Shull has been able to move so quickly on these issues in part because they build upon research he had already been doing during his studies at Columbia Law School, where he attained his LLM and graduated as a Harlan Fiske Stone scholar. He says he was always interested in the notion of the Internet as a weapon, and pursued research in cyber security and cyber espionage long before Snowden’s revelations came to light.
“I didn’t know when I was focused on those discrete issue areas how complicated this space was, how many interests are involved, and how many actors are involved,” he says. “As I transition into this role, I’m starting to appreciate a greater appreciation, almost by the day, of how complex the policy space is.”
The job has also allowed him to be closer to home and family — he grew up 15 minutes outside of Waterloo — even as other opportunities beckoned, like an acceptance to the University of Cambridge to pursue a PhD in international politics. “I turned that down to take a position here, because of the reputation of CIGI, because of the Internet governance program, and because of the community here,” he says. “It’s a beautiful city that is close to my heart.”
Shull’s role is multifaceted. When he’s not working on research he’s busy facilitating board meetings or providing day-to-day policy advice. He waves off this workload as typical of a busy in-house counsel who needs to manage time effectively, but he takes the notion of practicing law, which he began after being called to the bar in 2009, with great seriousness.
“I think the profession is sometimes the butt of jokes — people tend to have a negative view of lawyers. I never had that,” he says. “I always thought of the law as an esteemed calling, and a noble profession. And the more time I spend in this career, the more I come back to that being the case.”
“The problem is that people committing cyber espionage don’t leave a calling card. They don’t tell you why they’re doing it,” he says. “There’s no clear line between national security and economic interests.”
A government might use the Internet to get information about another country’s nuclear reactor core, for example. Is that because they want to avoid the R&D costs of developing one themselves, or because they want to target that core for military purposes? “Trying to pretend like the rules will clearly differentiate between the two is a misnomer and, I think, a mistake,” Shull says.

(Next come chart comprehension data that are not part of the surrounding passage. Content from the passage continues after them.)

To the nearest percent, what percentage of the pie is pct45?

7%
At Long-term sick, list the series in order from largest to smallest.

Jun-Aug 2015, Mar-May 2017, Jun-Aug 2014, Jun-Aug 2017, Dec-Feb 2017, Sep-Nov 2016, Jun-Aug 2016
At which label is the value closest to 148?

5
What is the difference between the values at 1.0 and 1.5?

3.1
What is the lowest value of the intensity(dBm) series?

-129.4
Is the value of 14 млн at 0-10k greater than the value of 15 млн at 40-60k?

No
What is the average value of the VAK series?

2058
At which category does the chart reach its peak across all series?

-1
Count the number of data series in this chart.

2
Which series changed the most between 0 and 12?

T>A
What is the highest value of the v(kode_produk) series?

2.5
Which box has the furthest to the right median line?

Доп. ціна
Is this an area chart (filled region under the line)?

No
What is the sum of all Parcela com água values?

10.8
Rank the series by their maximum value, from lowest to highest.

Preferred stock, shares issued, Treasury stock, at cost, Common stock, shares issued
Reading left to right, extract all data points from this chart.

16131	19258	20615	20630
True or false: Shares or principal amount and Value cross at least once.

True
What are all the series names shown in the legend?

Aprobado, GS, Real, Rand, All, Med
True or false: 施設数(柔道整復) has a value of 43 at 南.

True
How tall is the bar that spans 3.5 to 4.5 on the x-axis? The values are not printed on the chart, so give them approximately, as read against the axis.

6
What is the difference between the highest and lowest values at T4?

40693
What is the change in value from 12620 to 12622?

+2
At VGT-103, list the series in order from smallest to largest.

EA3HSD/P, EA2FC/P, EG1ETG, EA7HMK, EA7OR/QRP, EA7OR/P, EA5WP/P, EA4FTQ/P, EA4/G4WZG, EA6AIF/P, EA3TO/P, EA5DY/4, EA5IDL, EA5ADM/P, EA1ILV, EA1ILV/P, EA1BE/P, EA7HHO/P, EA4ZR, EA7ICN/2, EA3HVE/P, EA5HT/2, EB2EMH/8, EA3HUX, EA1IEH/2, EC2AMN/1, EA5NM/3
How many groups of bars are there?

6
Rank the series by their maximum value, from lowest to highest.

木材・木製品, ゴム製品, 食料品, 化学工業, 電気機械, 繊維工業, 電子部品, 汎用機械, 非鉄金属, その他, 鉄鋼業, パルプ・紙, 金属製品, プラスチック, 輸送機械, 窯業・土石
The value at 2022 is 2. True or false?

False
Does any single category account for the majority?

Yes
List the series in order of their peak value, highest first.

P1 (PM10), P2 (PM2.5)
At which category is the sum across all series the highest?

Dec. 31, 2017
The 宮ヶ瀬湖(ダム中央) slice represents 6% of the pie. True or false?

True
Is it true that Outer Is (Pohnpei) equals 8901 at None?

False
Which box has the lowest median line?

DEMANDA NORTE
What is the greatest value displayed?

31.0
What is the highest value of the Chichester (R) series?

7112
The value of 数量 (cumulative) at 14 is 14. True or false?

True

Helping to resolve some of these debates gives Shull a particular sense of purpose in his work at CIGI, particularly with the possibility that some governments could wind up creating virtual border crossings to prevent espionage online.
“I would say that the fears are realistic,” he says. “The reason the Internet works so well and that we share in the knowledge is because it’s free and it’s open,” he says. “Balkanizing the Internet or having certain states cut themselves off and their people off is significant. It will change the way that the Internet works.”
Shull is determined that if there are changes, they have to be for the better.